OCD talus

Osteochondral Defects

Description of patient (type of occupation, indication of age, intensity of sport):

19 years old male hockey player.

History and previous treatment:

none

Current complaints:

During sports and long walking : anterior and deep ankle pain and sometimes "blocking" of motion in the left ankle.

Physical examination:

Normal ROM of the tibiotalar joint, slight tenderness anterior and slight swelling of the tibiotalar joint.

Radiology:

X-ray:
Flattening of the medial talar dome.
[Picture 1]

Additional investigation (CT/MRI):
CT with flexion of the ankle : osteochondral defect of the anteromedial and centromedial talar dome with cyst formation on the anterior side, 2.2cm anteroposterior size and 14mm mediolateral size. Small talar beaking.
[Picture 2, 3 + 4]

MRI : OCD of the talus with loose bone fragment and bone oedema in the talar body. Synovitis of the tibiotalar and subtalar joint.
[Picture 5]

Images:

Case summary:

19 years old male hockey player with osteochondral lesion of the talar dome.

Question(s) to this case:

1. treatment? arthroscopic debridement and drilling?

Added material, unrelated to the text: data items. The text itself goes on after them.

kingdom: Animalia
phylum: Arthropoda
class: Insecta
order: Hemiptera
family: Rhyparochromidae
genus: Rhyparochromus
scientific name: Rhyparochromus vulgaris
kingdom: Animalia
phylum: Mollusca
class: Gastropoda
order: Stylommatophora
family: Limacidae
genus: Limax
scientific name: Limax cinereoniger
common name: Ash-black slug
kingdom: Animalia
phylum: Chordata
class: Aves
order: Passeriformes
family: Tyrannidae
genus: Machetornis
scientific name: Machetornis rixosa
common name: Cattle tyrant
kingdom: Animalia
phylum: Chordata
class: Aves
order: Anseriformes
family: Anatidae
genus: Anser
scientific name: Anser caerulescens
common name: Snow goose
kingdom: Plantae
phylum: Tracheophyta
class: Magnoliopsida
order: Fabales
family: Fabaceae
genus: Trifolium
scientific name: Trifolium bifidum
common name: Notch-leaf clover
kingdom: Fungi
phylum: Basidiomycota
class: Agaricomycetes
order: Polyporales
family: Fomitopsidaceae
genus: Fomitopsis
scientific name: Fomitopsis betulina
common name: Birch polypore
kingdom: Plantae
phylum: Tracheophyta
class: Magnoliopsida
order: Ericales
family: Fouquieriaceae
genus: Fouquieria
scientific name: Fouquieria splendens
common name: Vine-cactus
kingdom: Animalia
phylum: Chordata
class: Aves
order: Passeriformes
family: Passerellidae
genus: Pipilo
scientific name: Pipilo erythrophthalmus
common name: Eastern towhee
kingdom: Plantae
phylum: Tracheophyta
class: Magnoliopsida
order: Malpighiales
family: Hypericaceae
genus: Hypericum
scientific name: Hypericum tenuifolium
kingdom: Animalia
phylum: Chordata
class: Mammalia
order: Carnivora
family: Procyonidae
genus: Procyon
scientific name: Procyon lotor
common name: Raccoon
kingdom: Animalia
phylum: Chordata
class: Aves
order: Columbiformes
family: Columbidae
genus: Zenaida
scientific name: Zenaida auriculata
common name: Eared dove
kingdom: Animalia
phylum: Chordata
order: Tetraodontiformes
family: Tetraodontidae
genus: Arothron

Other?
2. postoperative treatment regime? Period of non-weight bearing since this is a big lesion?

Expert:

I would go for a lift-drill-fill-fix procedure. This can be done without a medial malleolar osteotomy. The fragment is large enough to fix. Open the cyst anterior and fill it with bonegraft. Fixation with a headless compression screw or absorbable screw.